From: Josip Popovic ([email protected])
Date: Tue Jun 13 2000 - 05:19:29 PDT
Speaking about VLSI circuits:
During some SSO (or SSN) and cross talk simulations I realized that
internal decoupling (Cdi) would actually increase probability of false
triggering input buffers (IOs from the same device). Overall rail noise
was lower but rails, since Cdi was added, would follow each other -
noise on gnd rail was distributed by Cdi to pwr rail and vice versa. I
see two difficulties with added Cdi:
1. Since rail noise is in phase input buffers are more susceptible to
false triggering due to dynamic thresholds (P and N transistors could
change their states in the same time: if input voltage is fixed and
high, P is closed (doesn't conduct) and N is open. If gnd rail due to
SSO goes high, pwr rail follows the gnd rail with a positive voltage
bump due to Cdi - the P can get open and N can get closed. Of course
there are different input buffer configurations.)
2. Oscillations on power rails due to Cdi and L_package_leads that form
a resonant circuit with very high Q (long setup times and high
[email protected] wrote:
> there seems to be a lot of discussions about using pcb capacitance
> or spreading bypass caps value for flat response. i would like to
> offer some counter points to the discussions.
> for core noise decoupling
> in all of my analysis for core power decoupling, whether using wire
> bond or c4 packages, the package inductance (bond wire or c4 bump/
> distribution, core via and package pin) is so high that no external
> decoupling can help or contribute to the initial transient. you
> can connect an ideal source to the pin and it still won't help
> the initial transient voltage drop. it seems to me other than
> on die decoupling and on package decoupling capacitors, any
> attempt to use external decoupling caps for >500MHz core noise
> is not effective.
> if you buy into the above observation, the function of external
> caps are only used for resupply the depleted charges of the
> on die or package decoupling caps. a mere few hundred pf from
> the plane capacitance is not going to cut it. what you really
> need is the bulkiest and lowest esl/esr cap you can place and
> manufacture near your package. followed by even larger and
> bulky cap further away until the power supply wakes up. i
> have not seen any benefit from caps that is lower than 0.01uf
> in suppressing core noise at all. think about it in another way,
> if external decoupling can do the magic, why does sso happens ?
> hint, the package inductance gets in the way.

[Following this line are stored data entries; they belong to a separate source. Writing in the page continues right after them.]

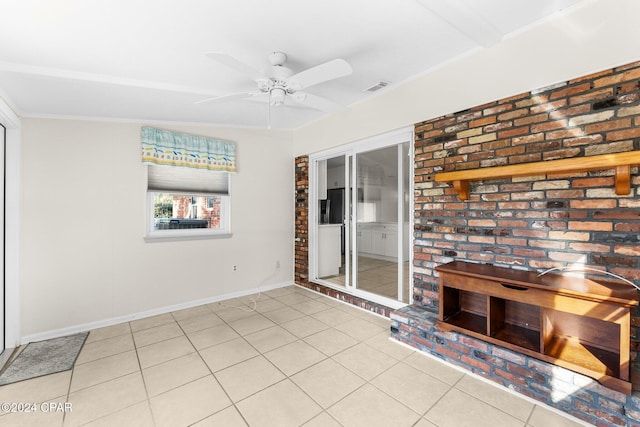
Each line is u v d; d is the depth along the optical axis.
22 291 2.60
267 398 1.83
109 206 3.01
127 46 1.97
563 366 1.68
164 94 2.65
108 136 3.00
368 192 3.50
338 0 1.66
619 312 1.52
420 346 2.38
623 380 1.49
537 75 2.03
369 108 3.22
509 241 2.20
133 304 3.14
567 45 1.90
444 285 2.26
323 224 4.52
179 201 3.56
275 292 4.12
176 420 1.65
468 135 2.40
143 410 1.73
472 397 1.83
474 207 2.39
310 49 2.17
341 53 2.27
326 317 3.16
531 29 2.04
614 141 1.75
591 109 1.83
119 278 3.07
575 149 1.89
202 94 2.70
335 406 1.75
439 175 2.38
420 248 2.78
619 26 1.71
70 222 2.81
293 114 3.68
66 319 2.79
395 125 2.95
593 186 1.83
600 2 1.77
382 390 1.90
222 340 2.63
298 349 2.45
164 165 3.31
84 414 1.70
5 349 2.48
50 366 2.21
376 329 2.84
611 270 1.78
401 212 3.14
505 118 2.19
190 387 1.95
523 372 1.82
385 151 3.29
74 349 2.48
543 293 1.76
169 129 3.37
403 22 1.91
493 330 2.05
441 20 1.91
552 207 2.00
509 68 2.16
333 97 3.23
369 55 2.34
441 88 2.56
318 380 2.01
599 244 1.82
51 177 2.72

> for i/o noise decoupling
> i believe its is more important to have tight coupling between
> the signal traces and the power/ground return plane for its
> return current NOT tight coupling between the power and ground
> plane. remember, i/o current flow from power through the signal
> trace or from signal trace to ground return NOT between i/o power
> and ground plane.
> if you buy into the above, for a finite number of layer stack
> up in pcb, it makes more sense to sandwich the signals between
> the power/gnd plane than pairing up the power plane and leave
> the signals to dual strip layers.
> as for the 1/4 wavelength placement etc. what you need to
> realize is that by the time the noise goes through the package,
> it is no longer a high speed single point source but rather a
> lower speed drupe spread out across the package. 1/4 wavelength
> and distance is meaningless given the size of the package.